Records supplied START
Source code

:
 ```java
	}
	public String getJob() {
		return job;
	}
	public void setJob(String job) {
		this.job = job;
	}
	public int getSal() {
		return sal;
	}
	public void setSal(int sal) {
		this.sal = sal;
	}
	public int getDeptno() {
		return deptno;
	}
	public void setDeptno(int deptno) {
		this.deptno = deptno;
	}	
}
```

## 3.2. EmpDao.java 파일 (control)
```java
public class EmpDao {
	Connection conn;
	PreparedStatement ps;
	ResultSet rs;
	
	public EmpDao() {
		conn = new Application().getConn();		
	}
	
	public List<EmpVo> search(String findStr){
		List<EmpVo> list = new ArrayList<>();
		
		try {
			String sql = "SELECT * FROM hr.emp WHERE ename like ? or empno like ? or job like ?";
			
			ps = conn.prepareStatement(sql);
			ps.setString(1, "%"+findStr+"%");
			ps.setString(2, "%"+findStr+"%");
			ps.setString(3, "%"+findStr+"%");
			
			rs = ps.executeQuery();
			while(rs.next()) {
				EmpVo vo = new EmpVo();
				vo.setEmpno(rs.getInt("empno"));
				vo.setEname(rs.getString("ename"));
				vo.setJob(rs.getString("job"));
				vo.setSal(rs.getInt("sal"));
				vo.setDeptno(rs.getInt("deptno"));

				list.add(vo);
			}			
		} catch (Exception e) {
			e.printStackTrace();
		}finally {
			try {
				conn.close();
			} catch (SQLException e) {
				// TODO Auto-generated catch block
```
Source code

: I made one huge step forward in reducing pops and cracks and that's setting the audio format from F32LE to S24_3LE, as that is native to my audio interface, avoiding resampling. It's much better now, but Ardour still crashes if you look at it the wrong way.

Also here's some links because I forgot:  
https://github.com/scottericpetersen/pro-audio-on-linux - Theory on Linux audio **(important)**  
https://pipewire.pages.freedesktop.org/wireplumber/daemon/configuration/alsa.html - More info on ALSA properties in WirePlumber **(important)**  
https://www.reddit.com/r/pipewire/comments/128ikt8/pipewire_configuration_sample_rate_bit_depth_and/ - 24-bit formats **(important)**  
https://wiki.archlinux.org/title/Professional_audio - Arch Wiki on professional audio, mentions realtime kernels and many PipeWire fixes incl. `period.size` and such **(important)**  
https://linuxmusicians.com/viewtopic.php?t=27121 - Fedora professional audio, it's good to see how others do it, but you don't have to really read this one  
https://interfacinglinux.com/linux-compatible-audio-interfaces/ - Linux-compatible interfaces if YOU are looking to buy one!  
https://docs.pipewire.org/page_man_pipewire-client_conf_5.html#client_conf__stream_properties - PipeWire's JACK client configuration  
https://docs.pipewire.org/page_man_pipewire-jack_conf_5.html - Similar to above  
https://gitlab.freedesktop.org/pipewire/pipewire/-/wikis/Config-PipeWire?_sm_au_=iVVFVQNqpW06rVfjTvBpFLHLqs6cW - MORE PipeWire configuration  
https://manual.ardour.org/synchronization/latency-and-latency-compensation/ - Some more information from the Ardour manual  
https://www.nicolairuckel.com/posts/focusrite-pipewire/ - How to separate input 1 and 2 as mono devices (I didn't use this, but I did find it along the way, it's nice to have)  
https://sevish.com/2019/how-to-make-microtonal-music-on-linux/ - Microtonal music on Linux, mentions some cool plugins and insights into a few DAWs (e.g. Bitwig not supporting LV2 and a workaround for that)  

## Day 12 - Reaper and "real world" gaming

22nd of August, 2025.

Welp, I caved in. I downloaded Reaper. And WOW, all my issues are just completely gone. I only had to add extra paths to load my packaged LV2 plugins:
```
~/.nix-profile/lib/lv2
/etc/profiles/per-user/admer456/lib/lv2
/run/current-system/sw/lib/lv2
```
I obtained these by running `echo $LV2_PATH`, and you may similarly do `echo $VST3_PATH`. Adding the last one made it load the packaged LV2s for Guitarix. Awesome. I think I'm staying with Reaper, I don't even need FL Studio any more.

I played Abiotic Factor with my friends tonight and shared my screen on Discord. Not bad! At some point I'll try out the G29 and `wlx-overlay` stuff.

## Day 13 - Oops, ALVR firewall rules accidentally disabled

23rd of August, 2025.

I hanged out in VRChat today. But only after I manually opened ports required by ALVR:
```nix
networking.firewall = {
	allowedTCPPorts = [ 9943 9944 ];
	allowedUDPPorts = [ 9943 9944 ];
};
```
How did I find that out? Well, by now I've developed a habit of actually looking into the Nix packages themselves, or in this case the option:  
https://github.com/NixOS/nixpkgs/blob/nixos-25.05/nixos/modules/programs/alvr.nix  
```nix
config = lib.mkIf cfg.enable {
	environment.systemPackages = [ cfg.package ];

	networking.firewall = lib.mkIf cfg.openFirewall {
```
Records supplied END
_Your task_
A verbatim transcription is needed of the lines above, starting at the line with "workaround for that)" and ending at the line with "I obtained these", both included, and of nothing else.

_Solution for this task_
https://sevish.com/2019/how-to-make-microtonal-music-on-linux/ - Microtonal music on Linux, mentions some cool plugins and insights into a few DAWs (e.g. Bitwig not supporting LV2 and a workaround for that)  

## Day 12 - Reaper and "real world" gaming

22nd of August, 2025.

Welp, I caved in. I downloaded Reaper. And WOW, all my issues are just completely gone. I only had to add extra paths to load my packaged LV2 plugins:
```
~/.nix-profile/lib/lv2
/etc/profiles/per-user/admer456/lib/lv2
/run/current-system/sw/lib/lv2
```
I obtained these by running `echo $LV2_PATH`, and you may similarly do `echo $VST3_PATH`. Adding the last one made it load the packaged LV2s for Guitarix. Awesome. I think I'm staying with Reaper, I don't even need FL Studio any more.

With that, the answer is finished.